BJ nodded, pulling Hawkeye down against him again. He wrapped his arms across Hawkeye’s back, tucked his nose into his shoulder, a mirror of what Hawkeye had just done, and sighed. “Love you,” he said. 

Hawkeye’s voice was muffled by their pillow. “You’re sure?”

“It was perfect,” BJ said. He blinked, slow. He felt a bit spacey, out of it—like he’d lost blood. And still he was twitchy and too-sensitive. He squeezed his arms around Hawkeye, like the weight of him could wring out the feeling like wringing out a rag—and it did, nearly. He could’ve melted into the mattress. 

“Okay,” Hawkeye sighed. A long beat of silence passed; BJ’s eyes started to droop. “Are you falling asleep on me?”

“No,” BJ lied.

Hawkeye’s teeth on him again—a smile, and then a playful nip. BJ jolted, his leg kicking involuntarily. “Wow,” Hawkeye said, grinning wider, “you really like that, huh?”

BJ blinked. He was slow to respond. “Don’t ask me to explain it.”

“I won’t,” Hawkeye said, which BJ suspected was a lie. He kissed BJ’s shoulder and sat up. They were sticky—they’d both need a shower. Hawkeye still had a stain of fake blood smeared across his jaw; for a moment, BJ let himself believe it was his own. 

“Shower?” BJ asked. He sat up after Hawkeye. His body ached pleasantly: worn-out, well-used. He wondered if it would take much convincing for Hawkeye to do that to him again. 

“Sure,” Hawkeye said. His brow was furrowed. He reached for BJ’s jaw—no, his neck—and pressed his fingers against the bite mark he’d left. BJ twitched into the touch. “Uh-oh. That’s really going to bruise.”

BJ set his jaw, biting back a groan. The thought thrilled him, just a little. “Show me?”

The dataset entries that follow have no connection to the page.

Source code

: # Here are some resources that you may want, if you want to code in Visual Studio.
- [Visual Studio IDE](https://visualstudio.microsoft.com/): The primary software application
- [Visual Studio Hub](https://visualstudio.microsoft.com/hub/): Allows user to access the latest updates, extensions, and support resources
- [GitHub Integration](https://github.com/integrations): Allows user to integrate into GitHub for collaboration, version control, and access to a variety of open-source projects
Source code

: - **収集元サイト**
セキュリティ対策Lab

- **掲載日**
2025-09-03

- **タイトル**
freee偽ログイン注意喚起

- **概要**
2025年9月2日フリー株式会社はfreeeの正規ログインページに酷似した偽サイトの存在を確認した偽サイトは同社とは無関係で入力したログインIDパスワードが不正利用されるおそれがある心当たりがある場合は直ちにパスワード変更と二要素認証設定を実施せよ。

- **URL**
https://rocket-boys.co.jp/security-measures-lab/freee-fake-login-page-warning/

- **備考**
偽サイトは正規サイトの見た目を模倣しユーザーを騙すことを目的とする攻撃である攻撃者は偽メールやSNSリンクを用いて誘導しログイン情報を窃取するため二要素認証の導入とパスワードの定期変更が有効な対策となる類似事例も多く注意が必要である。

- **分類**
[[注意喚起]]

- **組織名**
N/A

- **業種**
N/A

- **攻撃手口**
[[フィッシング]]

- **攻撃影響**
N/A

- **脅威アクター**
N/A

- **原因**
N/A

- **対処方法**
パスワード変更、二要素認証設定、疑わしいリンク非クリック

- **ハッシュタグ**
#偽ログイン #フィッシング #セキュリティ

So Hawkeye helped him out of bed—BJ’s legs were shaking, and there was a trail of come leaking down his inner thigh. In the en-suite, BJ examined the bite in the mirror: red, stark against his skin, and it would only darken. He pressed the tips of his fingers into the spaces Hawkeye’s incisors had been. Christ, BJ thought—you could take dental prints.

“I think I’ll aim for your shoulder next time,” Hawkeye said.

BJ tightened his grip around the lip of the sink. “Uh-huh.”

He caught Hawkeye’s teasing smile in the mirror. “You can’t go into work like that, you know,” he said. He tilted his head in thought. “I think you’re just about Maureen’s color. I’ll call her in the morning and ask to borrow her concealer.” 

BJ huffed out a laugh. “That might be wise.”

“Better yet,” Hawkeye said, and reached forward to squeeze BJ’s hip, “I’ll just ask her for the brand, and get you some of your own. Just in case.”

BJ swallowed. The mark on his neck shifted, just barely. “Just in case.”

Notes:

if youve ever seen those pics of alan alda in the stage production of the apple tree in 1966? that's the makeup vibe im going for here. thank u.